Like, I could go back to school, and get an advanced degree in nursing, and probably have as much earning power as I do now.

Or, I could even get a PhD.

Or, I could just jump off a tall building, and save every one the agony of having to listen to me bitch for five years about how much the degree program sucked, etc.

Also, I kind of did school for a very, very long time, and I'm burned out even thinking about applying for another program. Like, it would take five weeks just to sort out all the places from which I'd have to request transcripts.

I hate applying for schools. You always have to write this essay in which you have to say things like, "I love your school and program so very very much that I've dreamed about supplicating to your admissions board since I was a wee tot of three, and I plan to name my future children in honor of your institution. I promise, if you let me into your program, I will be the best intellectual slave you ever, ever had!"

I don't know. I wrote a lot of those essays. And spent time revising them. And begging people to read them. And rewriting them.
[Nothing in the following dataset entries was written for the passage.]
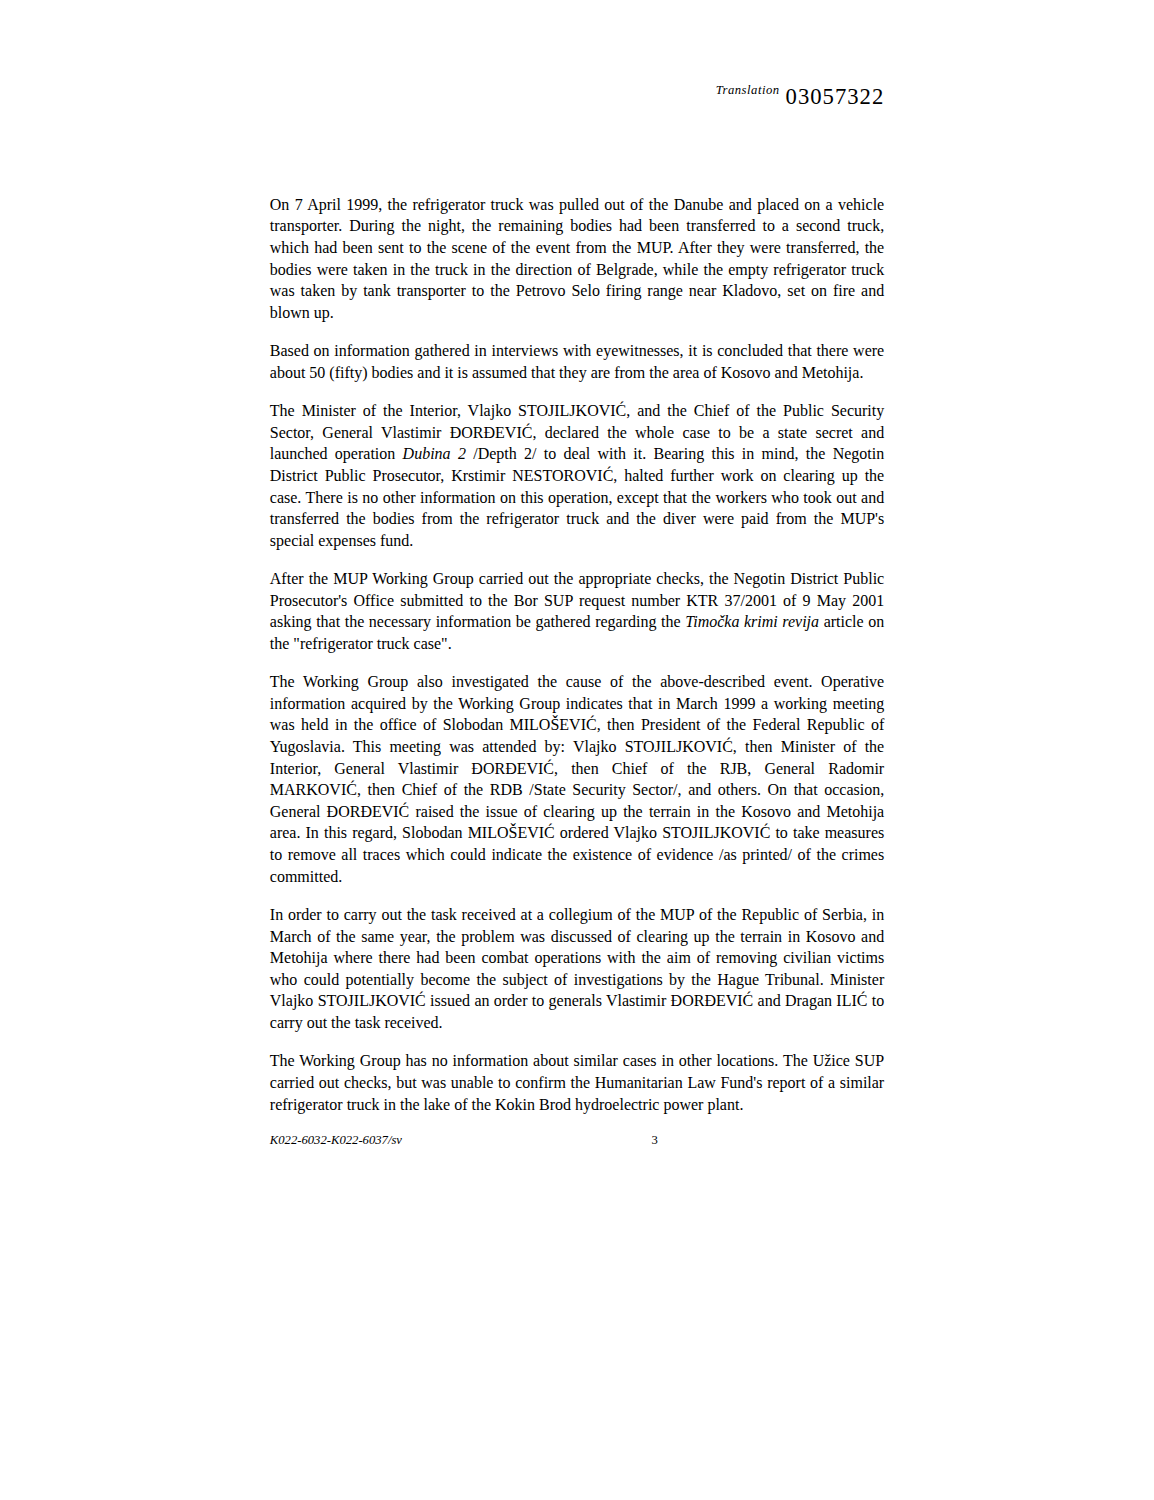Translation 03057322
On 7 April 1999, the refrigerator truck was pulled out of the Danube and placed on a vehicle transporter. During the night, the remaining bodies had been transferred to a second truck, which had been sent to the scene of the event from the MUP. After they were transferred, the bodies were taken in the truck in the direction of Belgrade, while the empty refrigerator truck was taken by tank transporter to the Petrovo Selo firing range near Kladovo, set on fire and blown up.
Based on information gathered in interviews with eyewitnesses, it is concluded that there were about 50 (fifty) bodies and it is assumed that they are from the area of Kosovo and Metohija.
The Minister of the Interior, Vlajko STOJILJKOVIĆ, and the Chief of the Public Security Sector, General Vlastimir ĐORĐEVIĆ, declared the whole case to be a state secret and launched operation Dubina 2 /Depth 2/ to deal with it. Bearing this in mind, the Negotin District Public Prosecutor, Krstimir NESTOROVIĆ, halted further work on clearing up the case. There is no other information on this operation, except that the workers who took out and transferred the bodies from the refrigerator truck and the diver were paid from the MUP's special expenses fund.
After the MUP Working Group carried out the appropriate checks, the Negotin District Public Prosecutor's Office submitted to the Bor SUP request number KTR 37/2001 of 9 May 2001 asking that the necessary information be gathered regarding the Timočka krimi revija article on the "refrigerator truck case".
The Working Group also investigated the cause of the above-described event. Operative information acquired by the Working Group indicates that in March 1999 a working meeting was held in the office of Slobodan MILOŠEVIĆ, then President of the Federal Republic of Yugoslavia. This meeting was attended by: Vlajko STOJILJKOVIĆ, then Minister of the Interior, General Vlastimir ĐORĐEVIĆ, then Chief of the RJB, General Radomir MARKOVIĆ, then Chief of the RDB /State Security Sector/, and others. On that occasion, General ĐORĐEVIĆ raised the issue of clearing up the terrain in the Kosovo and Metohija area. In this regard, Slobodan MILOŠEVIĆ ordered Vlajko STOJILJKOVIĆ to take measures to remove all traces which could indicate the existence of evidence /as printed/ of the crimes committed.
In order to carry out the task received at a collegium of the MUP of the Republic of Serbia, in March of the same year, the problem was discussed of clearing up the terrain in Kosovo and Metohija where there had been combat operations with the aim of removing civilian victims who could potentially become the subject of investigations by the Hague Tribunal. Minister Vlajko STOJILJKOVIĆ issued an order to generals Vlastimir ĐORĐEVIĆ and Dragan ILIĆ to carry out the task received.
The Working Group has no information about similar cases in other locations. The Užice SUP carried out checks, but was unable to confirm the Humanitarian Law Fund's report of a similar refrigerator truck in the lake of the Kokin Brod hydroelectric power plant.
K022-6032-K022-6037/sv 3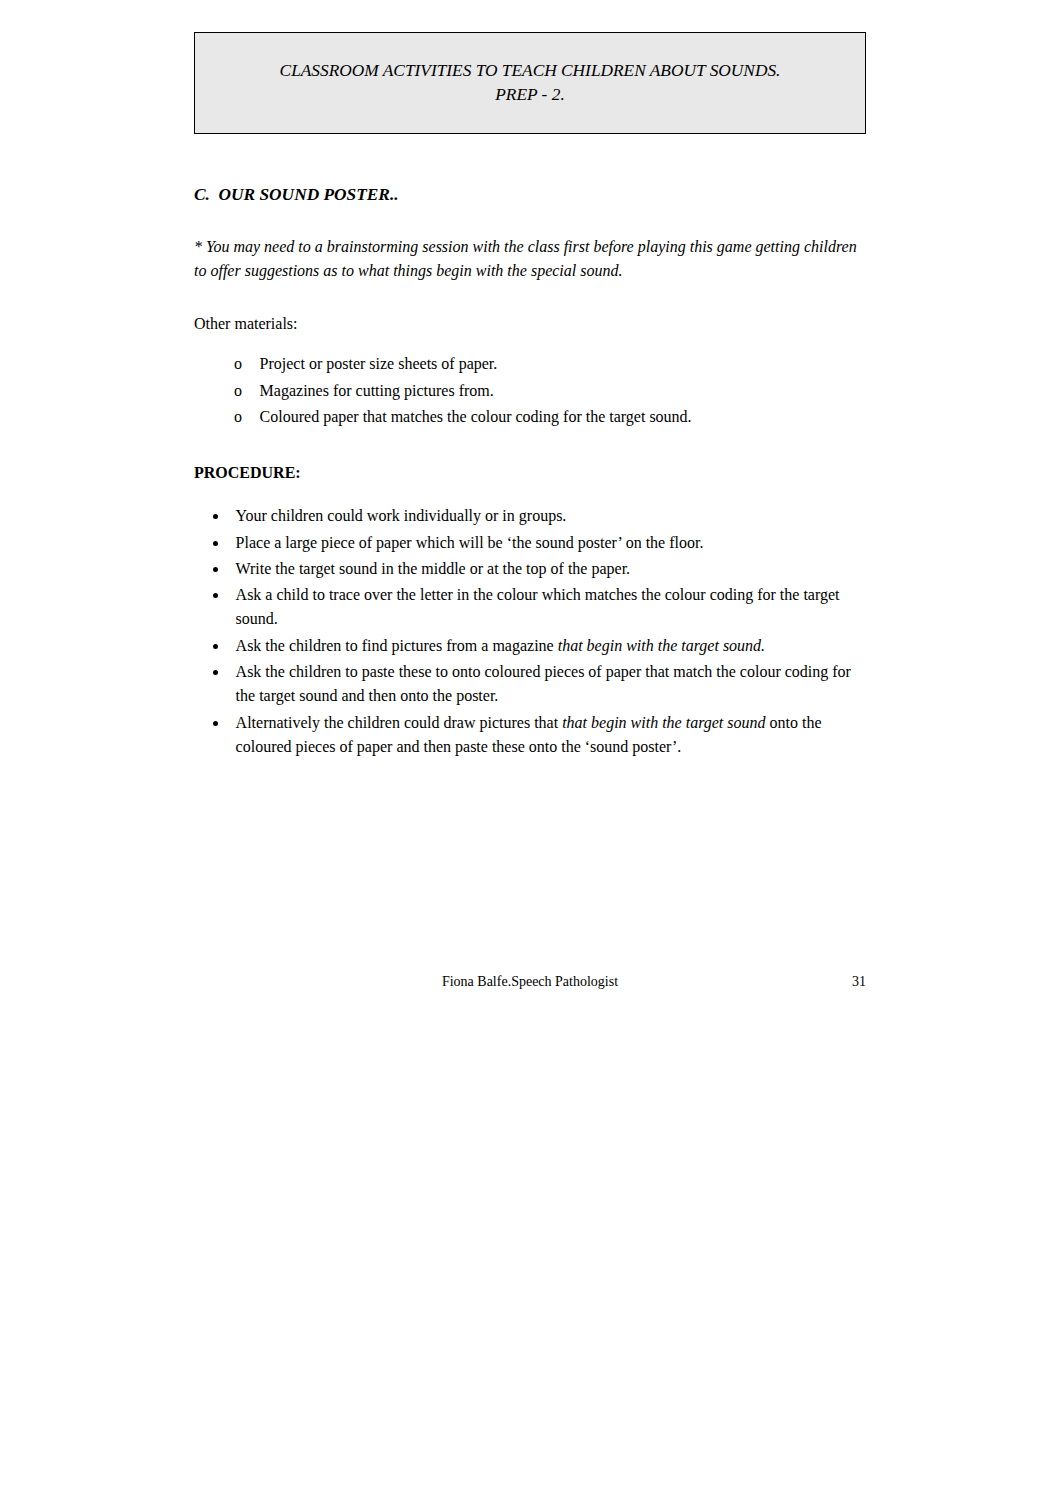CLASSROOM ACTIVITIES TO TEACH CHILDREN ABOUT SOUNDS.
PREP - 2.
C. OUR SOUND POSTER..
* You may need to a brainstorming session with the class first before playing this game getting children to offer suggestions as to what things begin with the special sound.
Other materials:
Project or poster size sheets of paper.
Magazines for cutting pictures from.
Coloured paper that matches the colour coding for the target sound.
PROCEDURE:
Your children could work individually or in groups.
Place a large piece of paper which will be ‘the sound poster’ on the floor.
Write the target sound in the middle or at the top of the paper.
Ask a child to trace over the letter in the colour which matches the colour coding for the target sound.
Ask the children to find pictures from a magazine that begin with the target sound.
Ask the children to paste these to onto coloured pieces of paper that match the colour coding for the target sound and then onto the poster.
Alternatively the children could draw pictures that that begin with the target sound onto the coloured pieces of paper and then paste these onto the ‘sound poster’.
Fiona Balfe.Speech Pathologist
31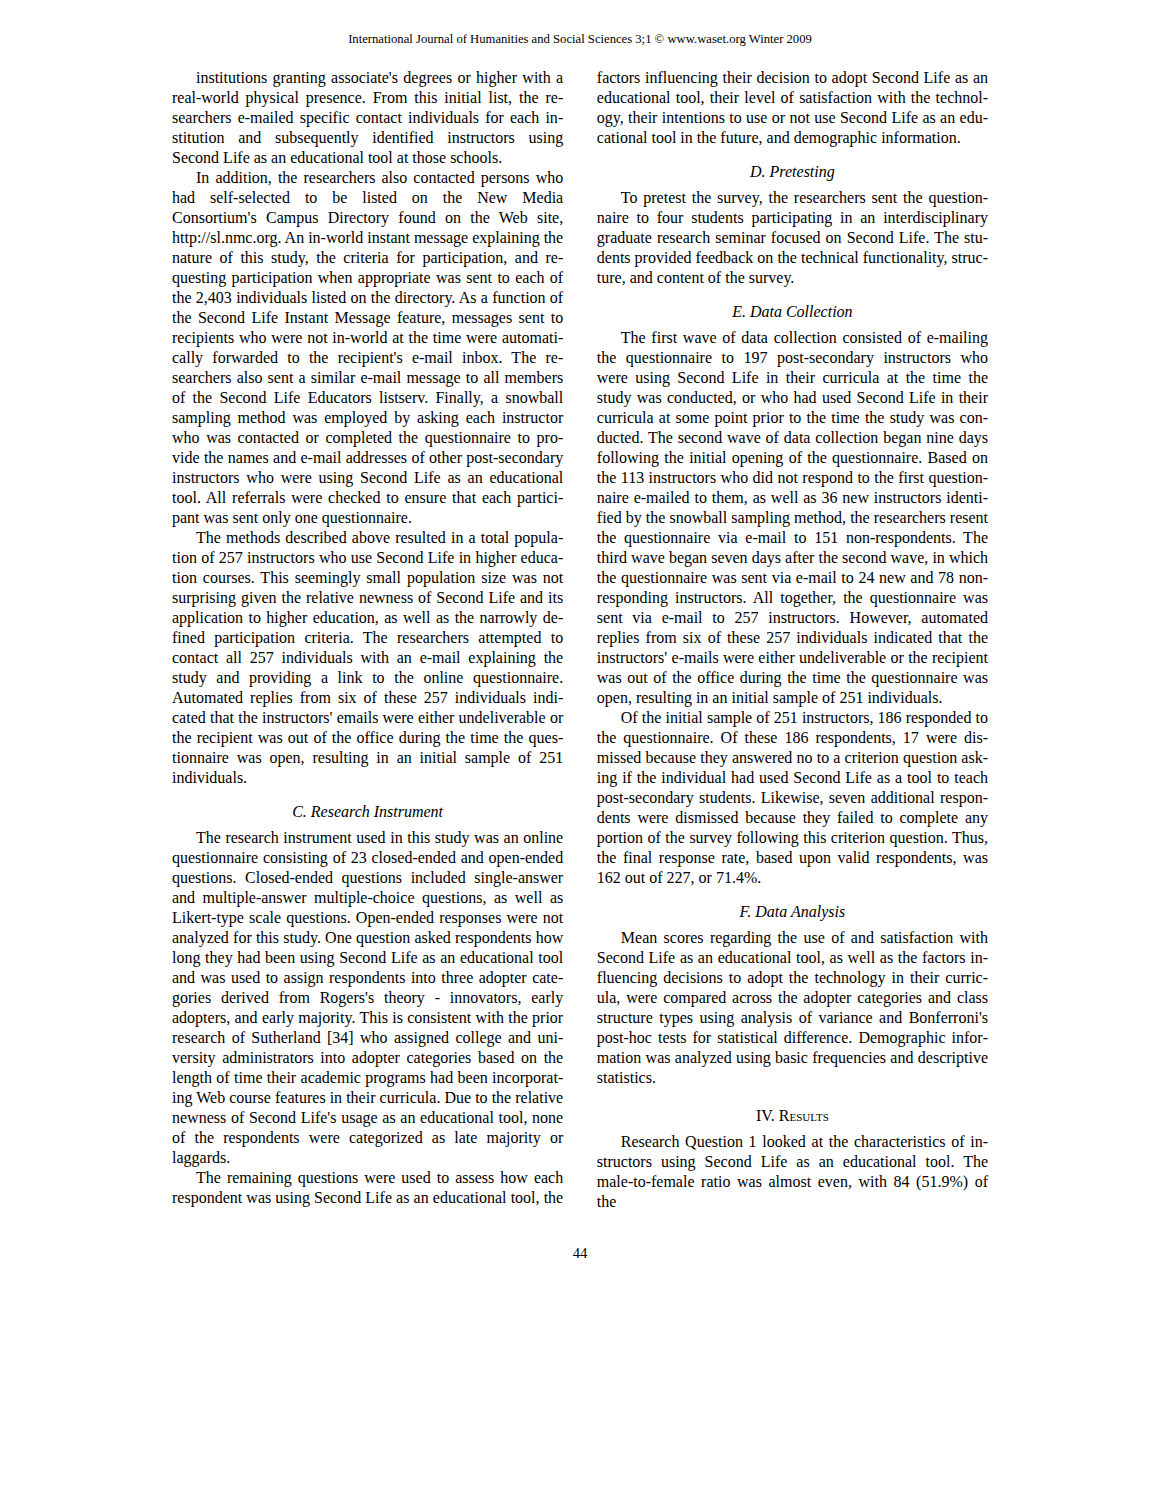International Journal of Humanities and Social Sciences 3;1 © www.waset.org Winter 2009
institutions granting associate's degrees or higher with a real-world physical presence. From this initial list, the researchers e-mailed specific contact individuals for each institution and subsequently identified instructors using Second Life as an educational tool at those schools.
In addition, the researchers also contacted persons who had self-selected to be listed on the New Media Consortium's Campus Directory found on the Web site, http://sl.nmc.org. An in-world instant message explaining the nature of this study, the criteria for participation, and requesting participation when appropriate was sent to each of the 2,403 individuals listed on the directory. As a function of the Second Life Instant Message feature, messages sent to recipients who were not in-world at the time were automatically forwarded to the recipient's e-mail inbox. The researchers also sent a similar e-mail message to all members of the Second Life Educators listserv. Finally, a snowball sampling method was employed by asking each instructor who was contacted or completed the questionnaire to provide the names and e-mail addresses of other post-secondary instructors who were using Second Life as an educational tool. All referrals were checked to ensure that each participant was sent only one questionnaire.
The methods described above resulted in a total population of 257 instructors who use Second Life in higher education courses. This seemingly small population size was not surprising given the relative newness of Second Life and its application to higher education, as well as the narrowly defined participation criteria. The researchers attempted to contact all 257 individuals with an e-mail explaining the study and providing a link to the online questionnaire. Automated replies from six of these 257 individuals indicated that the instructors' emails were either undeliverable or the recipient was out of the office during the time the questionnaire was open, resulting in an initial sample of 251 individuals.
C. Research Instrument
The research instrument used in this study was an online questionnaire consisting of 23 closed-ended and open-ended questions. Closed-ended questions included single-answer and multiple-answer multiple-choice questions, as well as Likert-type scale questions. Open-ended responses were not analyzed for this study. One question asked respondents how long they had been using Second Life as an educational tool and was used to assign respondents into three adopter categories derived from Rogers's theory - innovators, early adopters, and early majority. This is consistent with the prior research of Sutherland [34] who assigned college and university administrators into adopter categories based on the length of time their academic programs had been incorporating Web course features in their curricula. Due to the relative newness of Second Life's usage as an educational tool, none of the respondents were categorized as late majority or laggards.
The remaining questions were used to assess how each respondent was using Second Life as an educational tool, the factors influencing their decision to adopt Second Life as an educational tool, their level of satisfaction with the technology, their intentions to use or not use Second Life as an educational tool in the future, and demographic information.
D. Pretesting
To pretest the survey, the researchers sent the questionnaire to four students participating in an interdisciplinary graduate research seminar focused on Second Life. The students provided feedback on the technical functionality, structure, and content of the survey.
E. Data Collection
The first wave of data collection consisted of e-mailing the questionnaire to 197 post-secondary instructors who were using Second Life in their curricula at the time the study was conducted, or who had used Second Life in their curricula at some point prior to the time the study was conducted. The second wave of data collection began nine days following the initial opening of the questionnaire. Based on the 113 instructors who did not respond to the first questionnaire e-mailed to them, as well as 36 new instructors identified by the snowball sampling method, the researchers resent the questionnaire via e-mail to 151 non-respondents. The third wave began seven days after the second wave, in which the questionnaire was sent via e-mail to 24 new and 78 non-responding instructors. All together, the questionnaire was sent via e-mail to 257 instructors. However, automated replies from six of these 257 individuals indicated that the instructors' e-mails were either undeliverable or the recipient was out of the office during the time the questionnaire was open, resulting in an initial sample of 251 individuals.
Of the initial sample of 251 instructors, 186 responded to the questionnaire. Of these 186 respondents, 17 were dismissed because they answered no to a criterion question asking if the individual had used Second Life as a tool to teach post-secondary students. Likewise, seven additional respondents were dismissed because they failed to complete any portion of the survey following this criterion question. Thus, the final response rate, based upon valid respondents, was 162 out of 227, or 71.4%.
F. Data Analysis
Mean scores regarding the use of and satisfaction with Second Life as an educational tool, as well as the factors influencing decisions to adopt the technology in their curricula, were compared across the adopter categories and class structure types using analysis of variance and Bonferroni's post-hoc tests for statistical difference. Demographic information was analyzed using basic frequencies and descriptive statistics.
IV. Results
Research Question 1 looked at the characteristics of instructors using Second Life as an educational tool. The male-to-female ratio was almost even, with 84 (51.9%) of the
44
And begging people to read them again, until those people seemed to go on extended vacations or run screaming whenever I drew near.

This essay-writing is time I could have spent doing much more useful, fun things, like picking my nose, or sleeping.

Also, you have to pretend you're interesting in researching things. I am not really interested in academic research. I just like to use google a lot, and I don't think that counts as a scholarly source.

And I'm too lazy and short-attention-spanned to write an entire thesis on something, and if I did, it'd be some "soft" multidisciplinary crap at which real scientists turn their noses up in disdain.

Maybe I'm much too scatterbrained, not to mention complacent any more to do anything Hard Core Academic. I don't know how these Super People I know like, work 40 hours a week and go to school and change constitutional law and do triathalons, and I can't seem to do one simple thing at a time, like either go to school, and stay put for more than two years, or go to work, and stay put for more than three months.









1 comment:

Zwieblein said...

Don't worry. While masquerading as a PhD student, I feel the exact. same. way. Except that I couldn't save anyone's life. I could maybe attempt resuscitation via yelling in various languages, but my guess is that would be a futile undertaking.